Provided text:
+ + +

How do you keep your kid from alienating everyone he know because his mom is a CC addict?

It does make me really sad to see kids on a bad college path. I WAS one of those kids who made an uninformed choice and really suffered for it (couldn’t afford it, parents couldn’t afford it). I’m also a fixer by nature, and a researcher by nature, so given those three aspects of my personality it’s REALLY hard for me to stand by and not help a kid that obviously needs helping.

But-you can’t help them if they don’t believe you, and a lot of them will not believe you because the truth is really painful. The truth is not a glossy brochure or a dream spot at an ivy, and it’s a lot nicer for people to stay in that dream until they’re kicked out forcibly by debt or a rejection.

They say that smart people learn from their mistakes, and really smart people learn from other people’s mistakes. I’m smart, my kids are doing their best to be really smart.

In my circle I’m helping my closest friend (who has a kid the same age as mine-junior in hs), and both of my daughters are passing along what I’m teaching them about the process to their boyfriends. There are some aspects of college admission that I know nothing about like athletic admissions and scholarships in that area, but I can at least point them to salient areas where they can do research.

What makes me extra careful, though, is that there is so much conflicting advice out there (and on here). So I’m never really sure that I’m doing the right thing, so I’m very cautious about how I phrase stuff with the girls. I will say things like “it appears to benefit you if you do this, and this is why”, and show them the information. Sometimes they’ll have different conclusions.

There certainly appear to be more optimal methods of applying to, being successful at, and graduating from college. But that isn’t super important for a lot of people, I’ve discovered. They have other metrics of what’s important to them.

And I never offer advice unless someone specifically asks. And then if they start to argue about my POV (which happens), I change the subject, or excuse myself.

+ + +

Listing:
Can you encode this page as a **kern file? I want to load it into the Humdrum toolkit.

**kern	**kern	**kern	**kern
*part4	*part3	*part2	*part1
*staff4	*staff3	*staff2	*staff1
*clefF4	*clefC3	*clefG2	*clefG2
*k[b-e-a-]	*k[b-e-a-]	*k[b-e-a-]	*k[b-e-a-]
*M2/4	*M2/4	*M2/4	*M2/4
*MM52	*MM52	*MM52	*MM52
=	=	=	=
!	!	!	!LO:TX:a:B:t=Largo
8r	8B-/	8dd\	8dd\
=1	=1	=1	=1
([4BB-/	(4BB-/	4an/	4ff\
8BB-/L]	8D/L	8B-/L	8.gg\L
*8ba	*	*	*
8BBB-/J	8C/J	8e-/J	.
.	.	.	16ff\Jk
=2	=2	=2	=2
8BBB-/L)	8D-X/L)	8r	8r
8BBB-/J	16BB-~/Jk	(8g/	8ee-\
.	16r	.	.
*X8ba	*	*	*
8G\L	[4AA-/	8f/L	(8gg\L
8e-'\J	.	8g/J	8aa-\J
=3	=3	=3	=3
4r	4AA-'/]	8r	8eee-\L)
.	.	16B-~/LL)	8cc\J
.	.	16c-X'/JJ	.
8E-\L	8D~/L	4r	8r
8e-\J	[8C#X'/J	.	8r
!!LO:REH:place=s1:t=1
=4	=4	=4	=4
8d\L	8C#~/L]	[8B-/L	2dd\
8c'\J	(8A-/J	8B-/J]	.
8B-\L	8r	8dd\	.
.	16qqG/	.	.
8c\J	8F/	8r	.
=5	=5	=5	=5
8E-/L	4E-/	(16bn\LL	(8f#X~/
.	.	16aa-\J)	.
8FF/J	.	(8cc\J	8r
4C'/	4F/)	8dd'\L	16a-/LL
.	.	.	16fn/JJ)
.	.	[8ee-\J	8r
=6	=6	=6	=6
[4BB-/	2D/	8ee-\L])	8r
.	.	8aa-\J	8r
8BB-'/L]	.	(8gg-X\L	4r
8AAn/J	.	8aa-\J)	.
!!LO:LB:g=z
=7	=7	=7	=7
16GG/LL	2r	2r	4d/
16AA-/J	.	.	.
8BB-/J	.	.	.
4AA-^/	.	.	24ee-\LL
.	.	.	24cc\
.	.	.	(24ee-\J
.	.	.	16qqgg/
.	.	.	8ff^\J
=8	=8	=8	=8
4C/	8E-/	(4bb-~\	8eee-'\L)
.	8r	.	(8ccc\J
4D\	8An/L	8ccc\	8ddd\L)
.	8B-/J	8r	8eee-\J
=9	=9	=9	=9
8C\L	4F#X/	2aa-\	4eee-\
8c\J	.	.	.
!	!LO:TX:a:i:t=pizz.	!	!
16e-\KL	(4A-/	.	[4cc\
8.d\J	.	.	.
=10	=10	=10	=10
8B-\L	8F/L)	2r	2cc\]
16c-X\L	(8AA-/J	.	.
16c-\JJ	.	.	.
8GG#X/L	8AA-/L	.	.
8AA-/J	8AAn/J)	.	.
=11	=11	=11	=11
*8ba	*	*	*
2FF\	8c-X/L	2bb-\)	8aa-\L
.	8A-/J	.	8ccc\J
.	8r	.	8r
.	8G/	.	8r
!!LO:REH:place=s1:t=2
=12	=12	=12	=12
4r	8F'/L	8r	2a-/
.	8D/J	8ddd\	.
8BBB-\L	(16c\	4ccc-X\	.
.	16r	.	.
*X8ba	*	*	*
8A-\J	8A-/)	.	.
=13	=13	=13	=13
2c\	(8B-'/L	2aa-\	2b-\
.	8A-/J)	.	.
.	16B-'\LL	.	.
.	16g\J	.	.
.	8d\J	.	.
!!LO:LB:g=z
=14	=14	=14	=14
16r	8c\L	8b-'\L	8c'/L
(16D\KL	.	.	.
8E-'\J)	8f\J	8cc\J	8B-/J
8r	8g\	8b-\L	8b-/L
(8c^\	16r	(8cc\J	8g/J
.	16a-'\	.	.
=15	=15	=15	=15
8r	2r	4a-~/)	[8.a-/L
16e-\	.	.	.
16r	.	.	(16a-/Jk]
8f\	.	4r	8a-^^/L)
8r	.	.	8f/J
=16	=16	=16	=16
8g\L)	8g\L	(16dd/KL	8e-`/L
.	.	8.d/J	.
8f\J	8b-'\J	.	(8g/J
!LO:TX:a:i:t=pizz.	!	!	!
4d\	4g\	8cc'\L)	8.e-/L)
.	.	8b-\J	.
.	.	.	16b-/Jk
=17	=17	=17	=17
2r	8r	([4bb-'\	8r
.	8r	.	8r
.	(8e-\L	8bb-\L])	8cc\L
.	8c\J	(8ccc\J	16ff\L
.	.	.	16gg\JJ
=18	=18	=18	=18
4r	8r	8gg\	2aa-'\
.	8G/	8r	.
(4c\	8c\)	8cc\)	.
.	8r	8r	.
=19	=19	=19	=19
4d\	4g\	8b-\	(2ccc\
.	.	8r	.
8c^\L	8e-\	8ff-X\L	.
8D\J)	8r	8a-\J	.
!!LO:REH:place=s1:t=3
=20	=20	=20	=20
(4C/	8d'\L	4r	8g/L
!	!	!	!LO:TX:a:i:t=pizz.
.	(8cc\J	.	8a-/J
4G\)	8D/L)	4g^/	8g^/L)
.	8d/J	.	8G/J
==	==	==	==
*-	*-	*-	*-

+ + +

Set exercise:
Resume the forum post about giving college admissions advice to kids and friends, picking up after its last sentence.

Reply:
I never just volunteer information. And I’m very careful to listen to how any info I offer is received. As noted…some folks just don’t want to hear news that is less than what they want to believe. My favorite was a person who told me that they KNEW their daughter would get merit aid from Wellesley. I just smiled…and nodded.

I wouldn’t get too cocky about your admissions acuity until acceptance letters actually roll in. Some of those “clueless” students/families will fair better than you.

I suspect your son isn’t hearing you because you’re reinforcing his opinion that he’s right and all these other families are wrong. Unless you know their personal finances or have seen the other students’ resumes and applications, how would you know that? Why aren’t you asking him how much the girl who wants to go to NYU needs to make the college affordable? Or ask him what websites the families have visited to gather information, how often they visit them, and how long they spend on each one? Have you asked him what the boy who wants to go to “elite” colleges means by “elite,” or what the family’s gross income is? Or why he thinks it’s inaccurate to say that colleges let families out of ED agreements if they can’t pay?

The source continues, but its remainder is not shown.